### Records

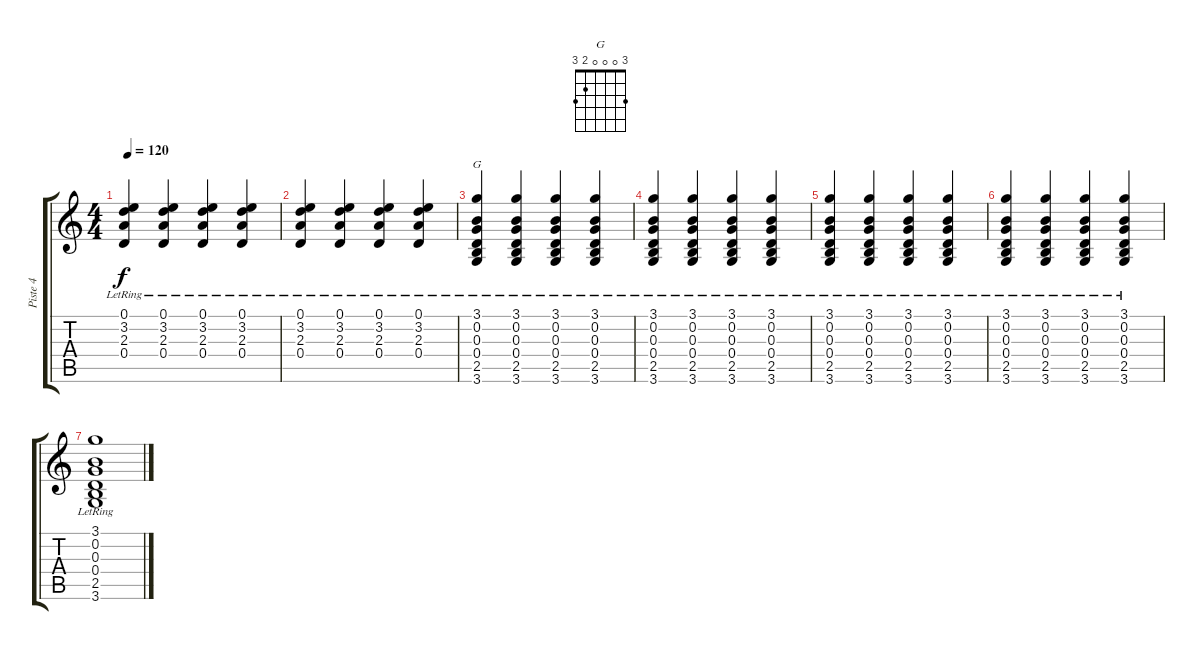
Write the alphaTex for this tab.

\track ("Piste 4" "Piste 4") {instrument acousticguitarsteel}
\staff {score tabs}
\tuning (E4 B3 G3 D3 A2 E2) {hide}
\chord ("G" 3 0 0 0 2 3)
\ts (4 4)
\tempo 120
\clef g2
\ks c
(0.1{lr} 3.2{lr} 2.3{lr} 0.4{lr}).4{dy f} (0.1{lr} 3.2{lr} 2.3{lr} 0.4{lr}).4 (0.1{lr} 3.2{lr} 2.3{lr} 0.4{lr}).4 (0.1{lr} 3.2{lr} 2.3{lr} 0.4{lr}).4 |
(0.1{lr} 3.2{lr} 2.3{lr} 0.4{lr}).4 (0.1{lr} 3.2{lr} 2.3{lr} 0.4{lr}).4 (0.1{lr} 3.2{lr} 2.3{lr} 0.4{lr}).4 (0.1{lr} 3.2{lr} 2.3{lr} 0.4{lr}).4 |
(3.1{lr} 0.2{lr} 0.3{lr} 0.4{lr} 2.5{lr} 3.6{lr}).4{ch "G"} (3.1{lr} 0.2{lr} 0.3{lr} 0.4{lr} 2.5{lr} 3.6{lr}).4 (3.1{lr} 0.2{lr} 0.3{lr} 0.4{lr} 2.5{lr} 3.6{lr}).4 (3.1{lr} 0.2{lr} 0.3{lr} 0.4{lr} 2.5{lr} 3.6{lr}).4 |
(3.1{lr} 0.2{lr} 0.3{lr} 0.4{lr} 2.5{lr} 3.6{lr}).4 (3.1{lr} 0.2{lr} 0.3{lr} 0.4{lr} 2.5{lr} 3.6{lr}).4 (3.1{lr} 0.2{lr} 0.3{lr} 0.4{lr} 2.5{lr} 3.6{lr}).4 (3.1{lr} 0.2{lr} 0.3{lr} 0.4{lr} 2.5{lr} 3.6{lr}).4 |
(3.1{lr} 0.2{lr} 0.3{lr} 0.4{lr} 2.5{lr} 3.6{lr}).4 (3.1{lr} 0.2{lr} 0.3{lr} 0.4{lr} 2.5{lr} 3.6{lr}).4 (3.1{lr} 0.2{lr} 0.3{lr} 0.4{lr} 2.5{lr} 3.6{lr}).4 (3.1{lr} 0.2{lr} 0.3{lr} 0.4{lr} 2.5{lr} 3.6{lr}).4 |
(3.1{lr} 0.2{lr} 0.3{lr} 0.4{lr} 2.5{lr} 3.6{lr}).4 (3.1{lr} 0.2{lr} 0.3{lr} 0.4{lr} 2.5{lr} 3.6{lr}).4 (3.1{lr} 0.2{lr} 0.3{lr} 0.4{lr} 2.5{lr} 3.6{lr}).4 (3.1{lr} 0.2{lr} 0.3{lr} 0.4{lr} 2.5{lr} 3.6{lr}).4 |
(3.1{lr} 0.2{lr} 0.3{lr} 0.4{lr} 2.5{lr} 3.6{lr}).1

### Problem requirements
Copy every line above word for word, leaving out the picture.

### The answer
Write the alphaTex for this tab.

\track ("Piste 4" "Piste 4") {instrument acousticguitarsteel}
\staff {score tabs}
\tuning (E4 B3 G3 D3 A2 E2) {hide}
\chord ("G" 3 0 0 0 2 3)
\ts (4 4)
\tempo 120
\clef g2
\ks c
(0.1{lr} 3.2{lr} 2.3{lr} 0.4{lr}).4{dy f} (0.1{lr} 3.2{lr} 2.3{lr} 0.4{lr}).4 (0.1{lr} 3.2{lr} 2.3{lr} 0.4{lr}).4 (0.1{lr} 3.2{lr} 2.3{lr} 0.4{lr}).4 |
(0.1{lr} 3.2{lr} 2.3{lr} 0.4{lr}).4 (0.1{lr} 3.2{lr} 2.3{lr} 0.4{lr}).4 (0.1{lr} 3.2{lr} 2.3{lr} 0.4{lr}).4 (0.1{lr} 3.2{lr} 2.3{lr} 0.4{lr}).4 |
(3.1{lr} 0.2{lr} 0.3{lr} 0.4{lr} 2.5{lr} 3.6{lr}).4{ch "G"} (3.1{lr} 0.2{lr} 0.3{lr} 0.4{lr} 2.5{lr} 3.6{lr}).4 (3.1{lr} 0.2{lr} 0.3{lr} 0.4{lr} 2.5{lr} 3.6{lr}).4 (3.1{lr} 0.2{lr} 0.3{lr} 0.4{lr} 2.5{lr} 3.6{lr}).4 |
(3.1{lr} 0.2{lr} 0.3{lr} 0.4{lr} 2.5{lr} 3.6{lr}).4 (3.1{lr} 0.2{lr} 0.3{lr} 0.4{lr} 2.5{lr} 3.6{lr}).4 (3.1{lr} 0.2{lr} 0.3{lr} 0.4{lr} 2.5{lr} 3.6{lr}).4 (3.1{lr} 0.2{lr} 0.3{lr} 0.4{lr} 2.5{lr} 3.6{lr}).4 |
(3.1{lr} 0.2{lr} 0.3{lr} 0.4{lr} 2.5{lr} 3.6{lr}).4 (3.1{lr} 0.2{lr} 0.3{lr} 0.4{lr} 2.5{lr} 3.6{lr}).4 (3.1{lr} 0.2{lr} 0.3{lr} 0.4{lr} 2.5{lr} 3.6{lr}).4 (3.1{lr} 0.2{lr} 0.3{lr} 0.4{lr} 2.5{lr} 3.6{lr}).4 |
(3.1{lr} 0.2{lr} 0.3{lr} 0.4{lr} 2.5{lr} 3.6{lr}).4 (3.1{lr} 0.2{lr} 0.3{lr} 0.4{lr} 2.5{lr} 3.6{lr}).4 (3.1{lr} 0.2{lr} 0.3{lr} 0.4{lr} 2.5{lr} 3.6{lr}).4 (3.1{lr} 0.2{lr} 0.3{lr} 0.4{lr} 2.5{lr} 3.6{lr}).4 |
(3.1{lr} 0.2{lr} 0.3{lr} 0.4{lr} 2.5{lr} 3.6{lr}).1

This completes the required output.